Going Infinite by Michael Lewis is a compelling book about Sam Bankman-Fried, the now-convicted founder of FTX and Alameda Research. Lewis first heard of him at the end of 2021, when Sam took FTX to $1B in revenue, up from $100M in 2020, and $20M in 2019. The book largely chronicles his rise, with the end covering his rapid fall. It felt like a satisfying conclusion was lacking, largely because it not clear where the money went.

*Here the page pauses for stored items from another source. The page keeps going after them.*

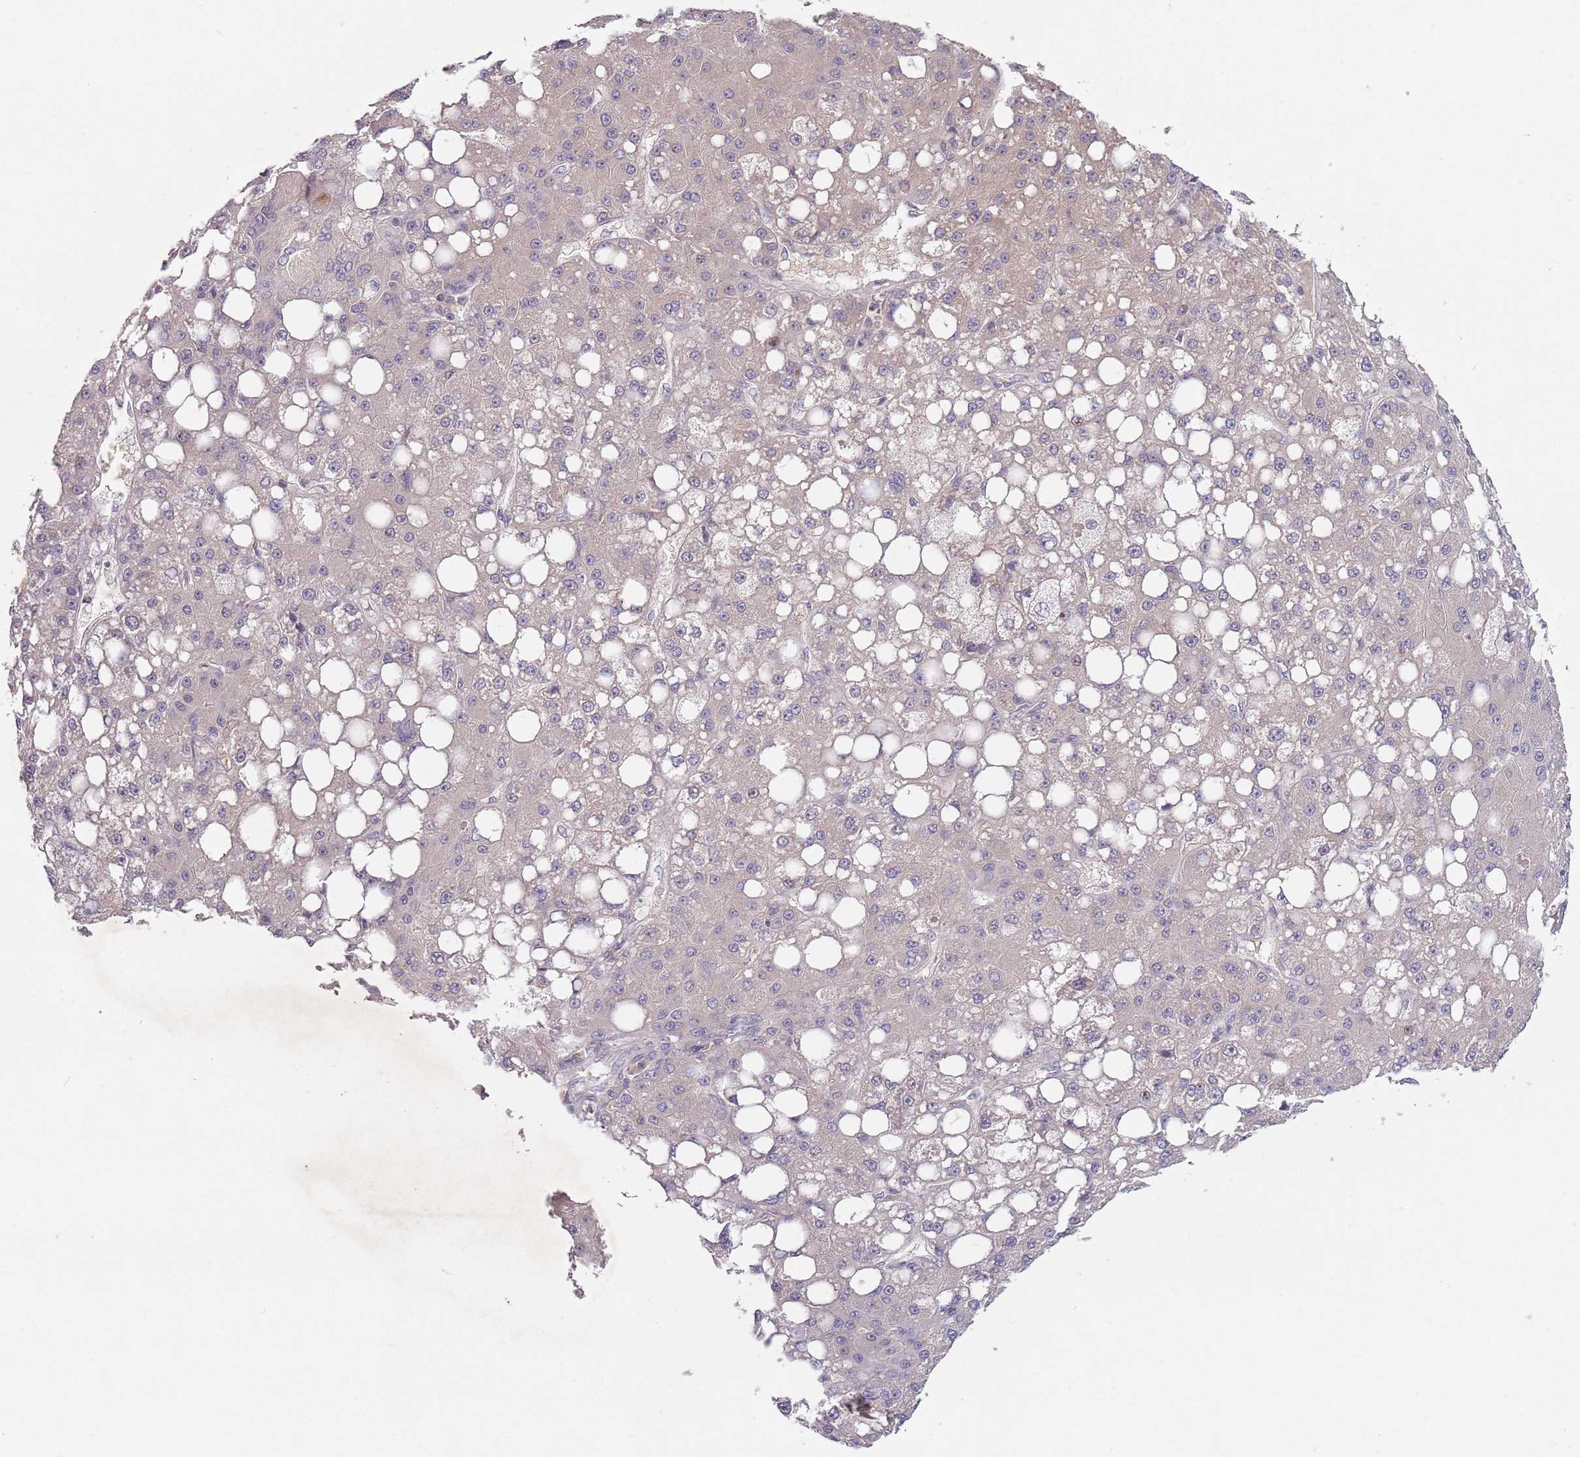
{"staining": {"intensity": "negative", "quantity": "none", "location": "none"}, "tissue": "liver cancer", "cell_type": "Tumor cells", "image_type": "cancer", "snomed": [{"axis": "morphology", "description": "Carcinoma, Hepatocellular, NOS"}, {"axis": "topography", "description": "Liver"}], "caption": "Image shows no protein expression in tumor cells of hepatocellular carcinoma (liver) tissue.", "gene": "ASB13", "patient": {"sex": "male", "age": 67}}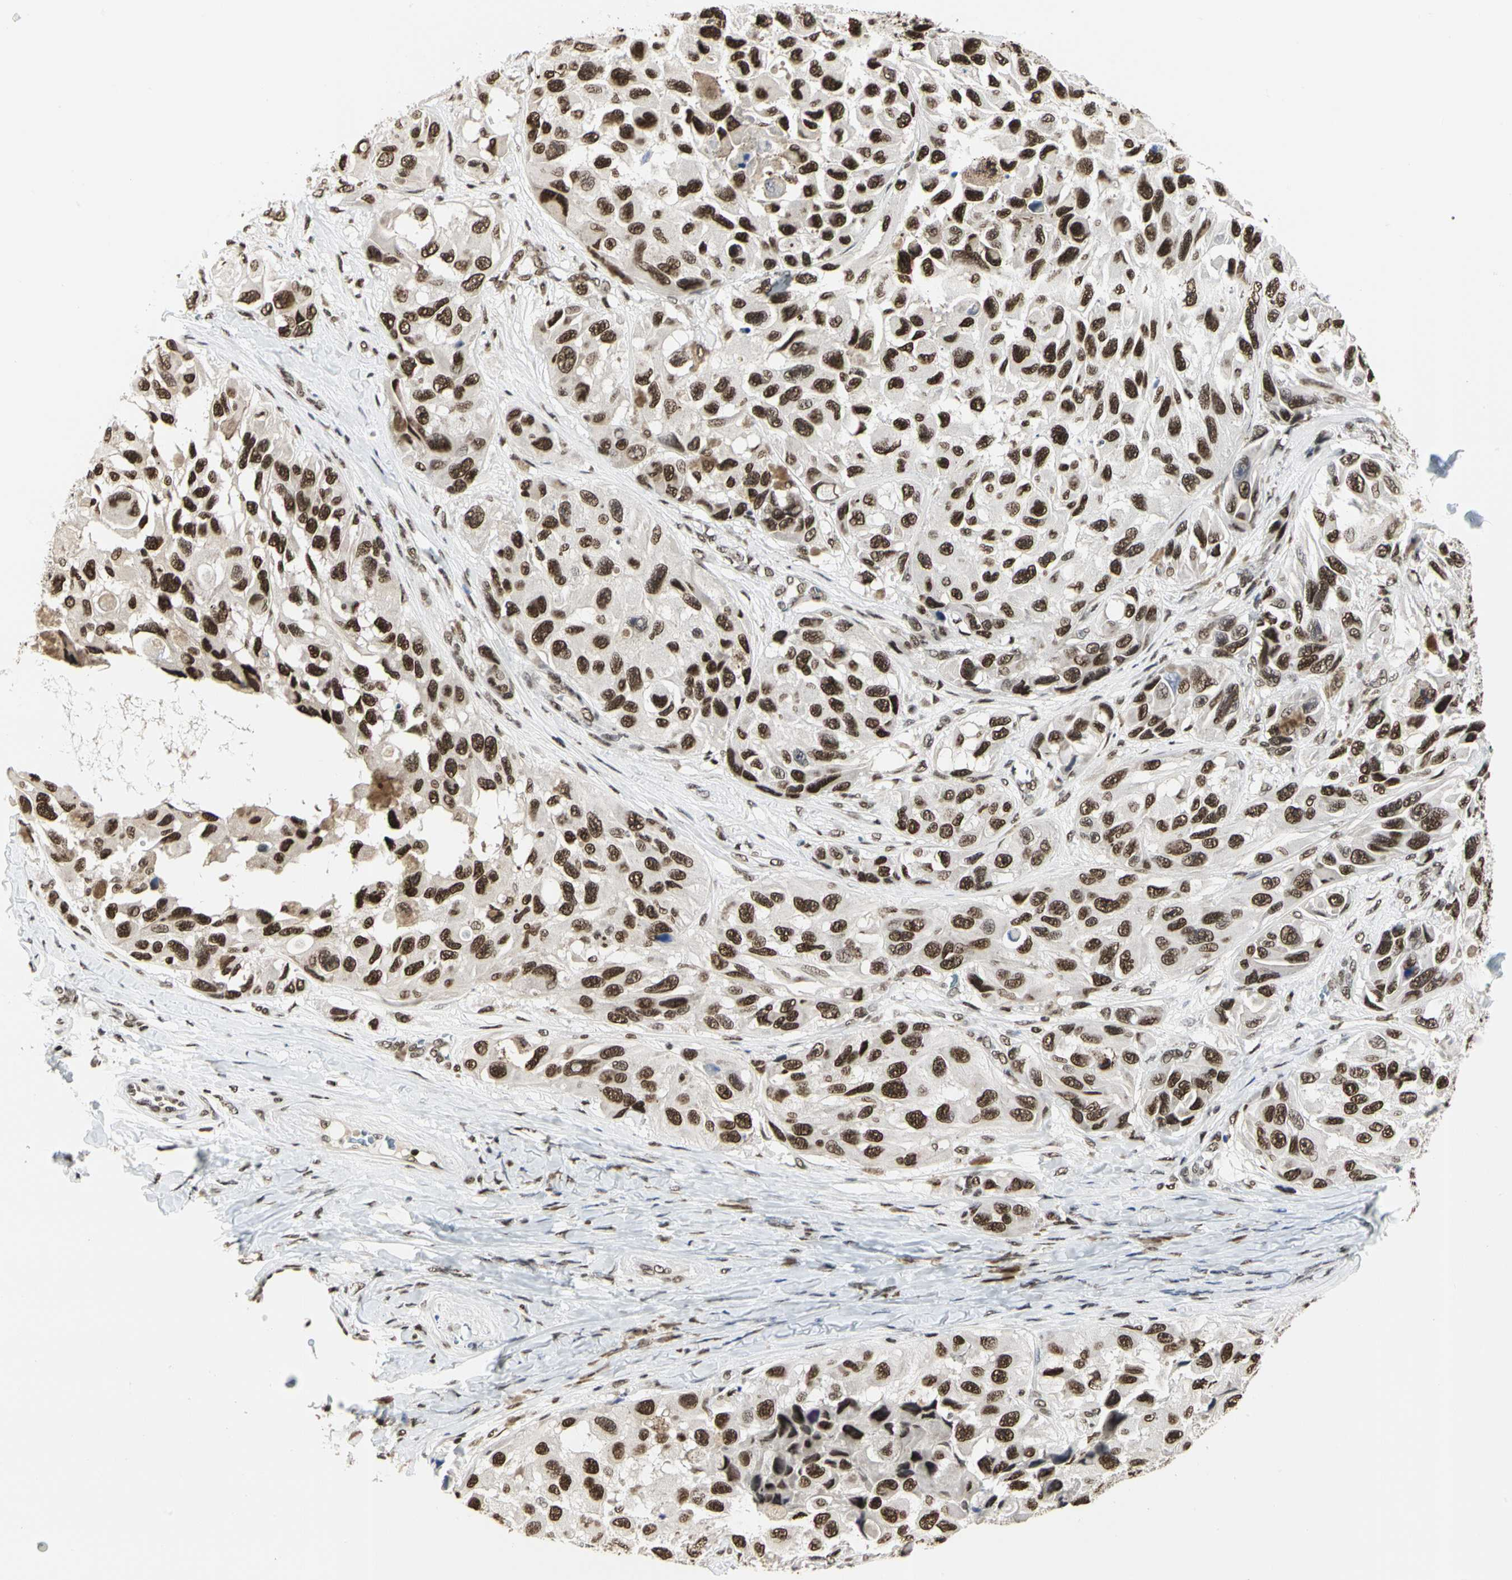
{"staining": {"intensity": "moderate", "quantity": ">75%", "location": "nuclear"}, "tissue": "melanoma", "cell_type": "Tumor cells", "image_type": "cancer", "snomed": [{"axis": "morphology", "description": "Malignant melanoma, NOS"}, {"axis": "topography", "description": "Skin"}], "caption": "An immunohistochemistry histopathology image of neoplastic tissue is shown. Protein staining in brown labels moderate nuclear positivity in malignant melanoma within tumor cells. The protein is shown in brown color, while the nuclei are stained blue.", "gene": "PRMT3", "patient": {"sex": "female", "age": 73}}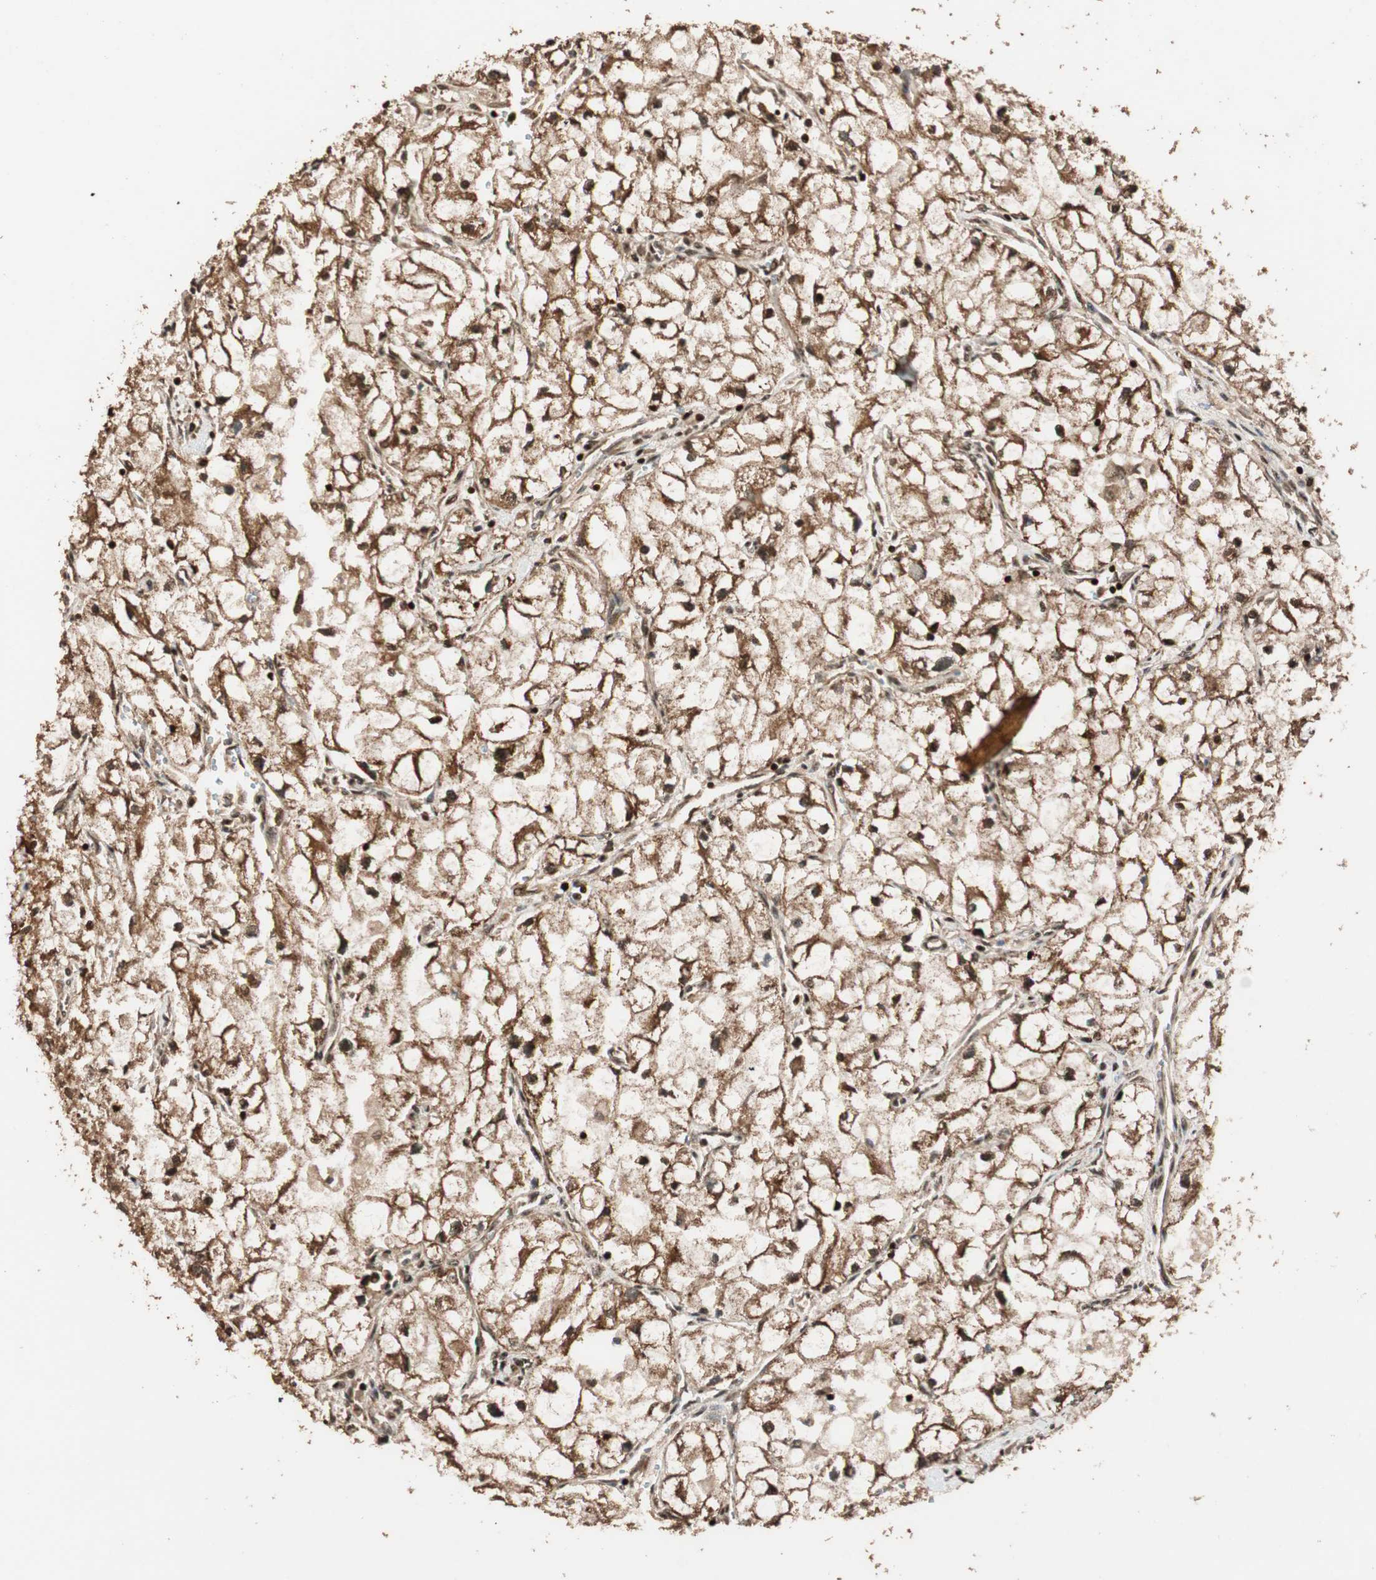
{"staining": {"intensity": "strong", "quantity": ">75%", "location": "cytoplasmic/membranous,nuclear"}, "tissue": "renal cancer", "cell_type": "Tumor cells", "image_type": "cancer", "snomed": [{"axis": "morphology", "description": "Adenocarcinoma, NOS"}, {"axis": "topography", "description": "Kidney"}], "caption": "About >75% of tumor cells in renal cancer display strong cytoplasmic/membranous and nuclear protein staining as visualized by brown immunohistochemical staining.", "gene": "ALKBH5", "patient": {"sex": "female", "age": 70}}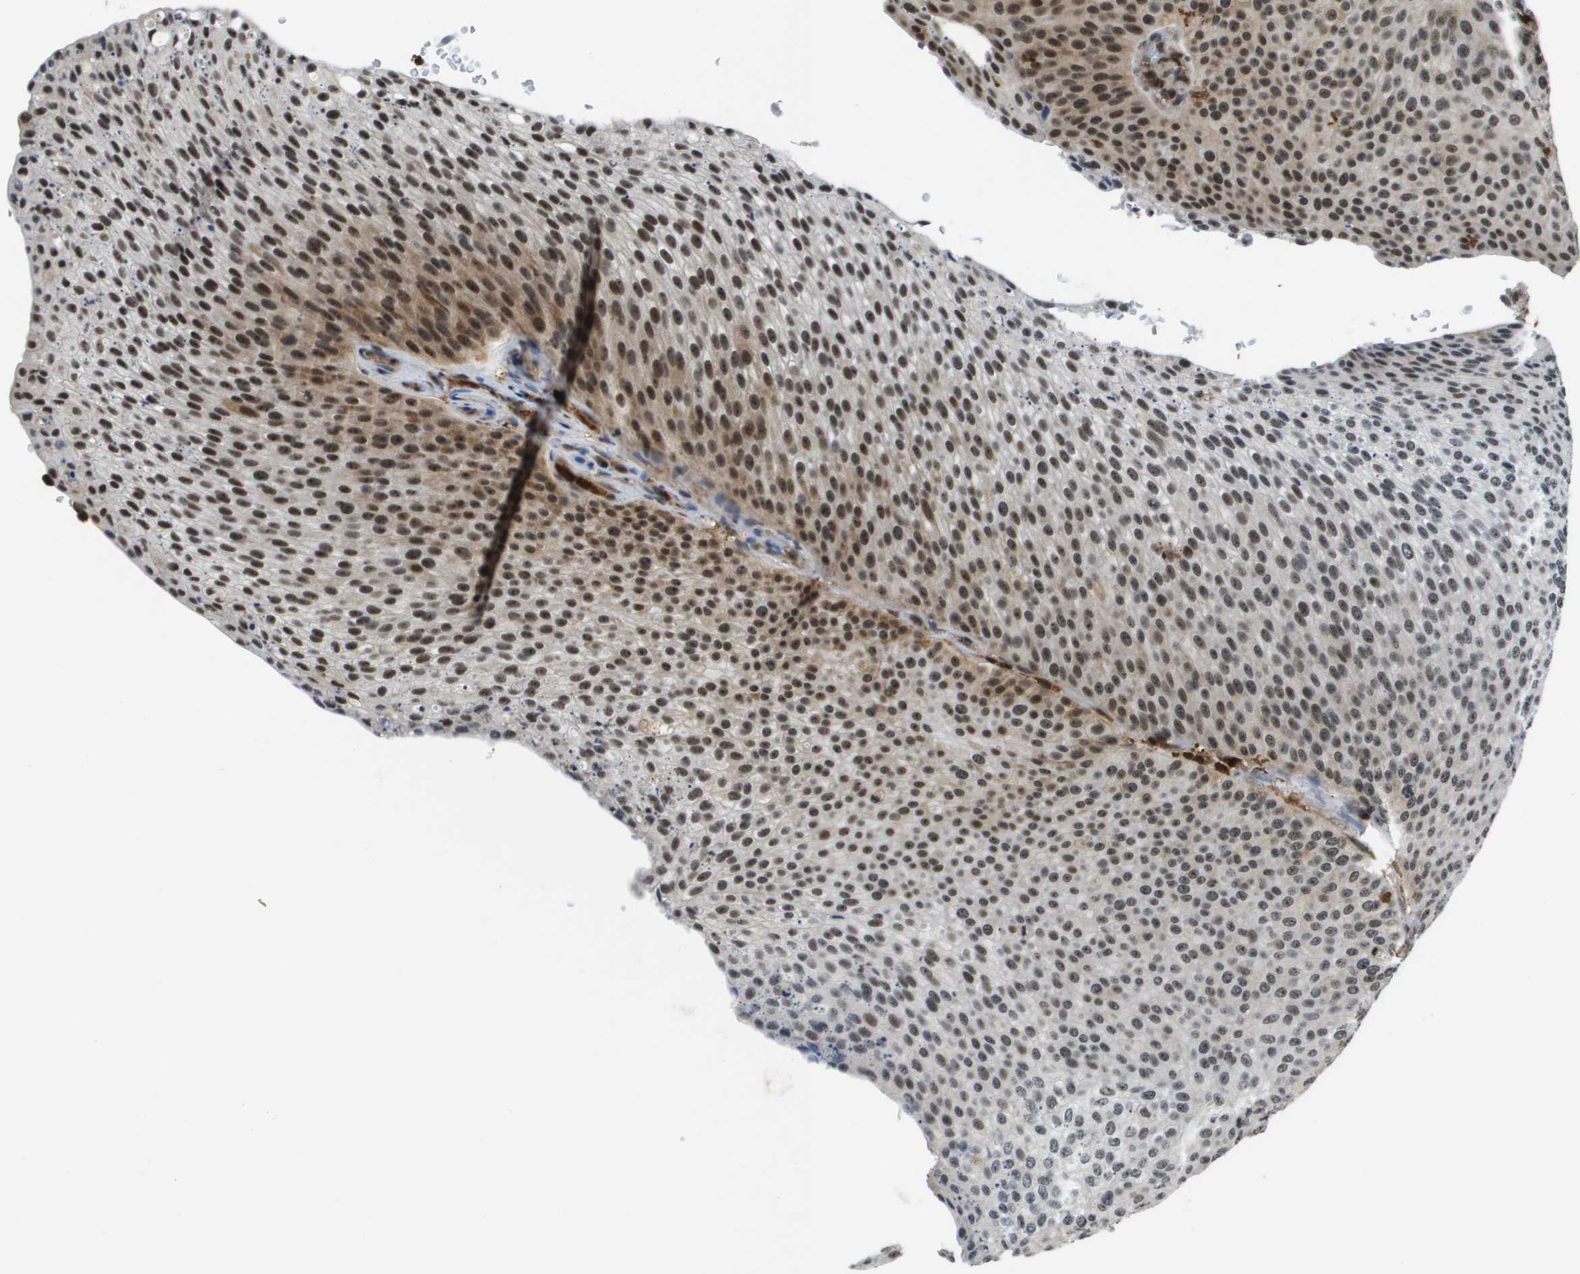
{"staining": {"intensity": "strong", "quantity": ">75%", "location": "nuclear"}, "tissue": "urothelial cancer", "cell_type": "Tumor cells", "image_type": "cancer", "snomed": [{"axis": "morphology", "description": "Urothelial carcinoma, Low grade"}, {"axis": "topography", "description": "Smooth muscle"}, {"axis": "topography", "description": "Urinary bladder"}], "caption": "Human urothelial cancer stained with a brown dye displays strong nuclear positive positivity in approximately >75% of tumor cells.", "gene": "EP400", "patient": {"sex": "male", "age": 60}}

Lewis covers how Sam went to MIT and interned and then was hired at Jane Street Capital. It's a high-frequency trading firm and it was fascinating reading about the interview process there, one centered around probability and chance. It was to determine how someone operates in an environment of uncertainty, how do they go about making decisions? The questions were all mental math around odds, like what amount of money would someone trade for a possibility of a larger amount of money. It was testing someone's relationship to information.Lewis covers how these type of calculations fit Sam perfectly and his decisions involved an expected value calculation. He would at the spur of the moment change a plan based on a new calculation he made of how he wanted to spend his time.
Sam loved things where there was only partial knowledge of a situation, and when he discovered crypto trading, he found it a perfect fit for him. Sam quit his job in 2017 to start Alameda Research as a crypto trading firm and by November 2018, Alameda Researched traded more than 5% of the total volume of crypto markets. He then founded FTX as a new company, a crypto exchange, and as this was occurring, Sam was living in Asia, and then moved to the Bahamas. In late October 2022, it all came crashing down, triggered by a crypto crisis. On November 11, FTX went into bankruptcy in the United States, as FTX should have been holding some $10B in customer deposits, but only had a fraction of that.
It's a shame that Sam flamed out given his donations to various causes, including fighting climate change and promoting democratic principles, including how he toyed with the idea of paying Donald Trump billions to not run again for President. The book closes with the bankruptcy efforts to try to figure out what happened with the money, before the trial of Sam, and it's an interesting read.